* **Exercise**
Repeat precisely, and only, the lines between the line containing "- Bulk operation optimization" and the end of the listing below, both ends included.
====== The records
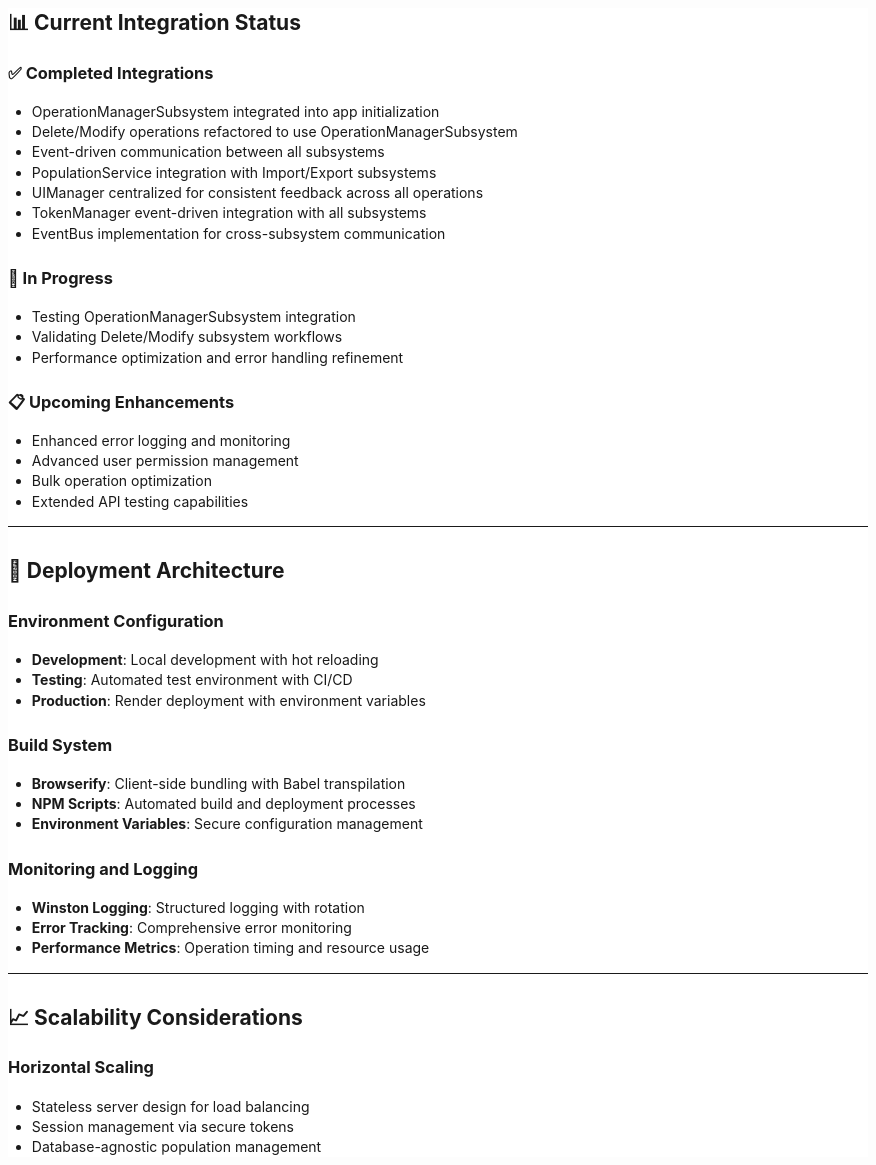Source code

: 
## 📊 Current Integration Status

### ✅ Completed Integrations
- OperationManagerSubsystem integrated into app initialization
- Delete/Modify operations refactored to use OperationManagerSubsystem
- Event-driven communication between all subsystems
- PopulationService integration with Import/Export subsystems
- UIManager centralized for consistent feedback across all operations
- TokenManager event-driven integration with all subsystems
- EventBus implementation for cross-subsystem communication

### 🔄 In Progress
- Testing OperationManagerSubsystem integration
- Validating Delete/Modify subsystem workflows
- Performance optimization and error handling refinement

### 📋 Upcoming Enhancements
- Enhanced error logging and monitoring
- Advanced user permission management
- Bulk operation optimization
- Extended API testing capabilities

---

## 🚀 Deployment Architecture

### Environment Configuration
- **Development**: Local development with hot reloading
- **Testing**: Automated test environment with CI/CD
- **Production**: Render deployment with environment variables

### Build System
- **Browserify**: Client-side bundling with Babel transpilation
- **NPM Scripts**: Automated build and deployment processes
- **Environment Variables**: Secure configuration management

### Monitoring and Logging
- **Winston Logging**: Structured logging with rotation
- **Error Tracking**: Comprehensive error monitoring
- **Performance Metrics**: Operation timing and resource usage

---

## 📈 Scalability Considerations

### Horizontal Scaling
- Stateless server design for load balancing
- Session management via secure tokens
- Database-agnostic population management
============
* **Reply**
- Bulk operation optimization
- Extended API testing capabilities

---

## 🚀 Deployment Architecture

### Environment Configuration
- **Development**: Local development with hot reloading
- **Testing**: Automated test environment with CI/CD
- **Production**: Render deployment with environment variables

### Build System
- **Browserify**: Client-side bundling with Babel transpilation
- **NPM Scripts**: Automated build and deployment processes
- **Environment Variables**: Secure configuration management

### Monitoring and Logging
- **Winston Logging**: Structured logging with rotation
- **Error Tracking**: Comprehensive error monitoring
- **Performance Metrics**: Operation timing and resource usage

---

## 📈 Scalability Considerations

### Horizontal Scaling
- Stateless server design for load balancing
- Session management via secure tokens
- Database-agnostic population management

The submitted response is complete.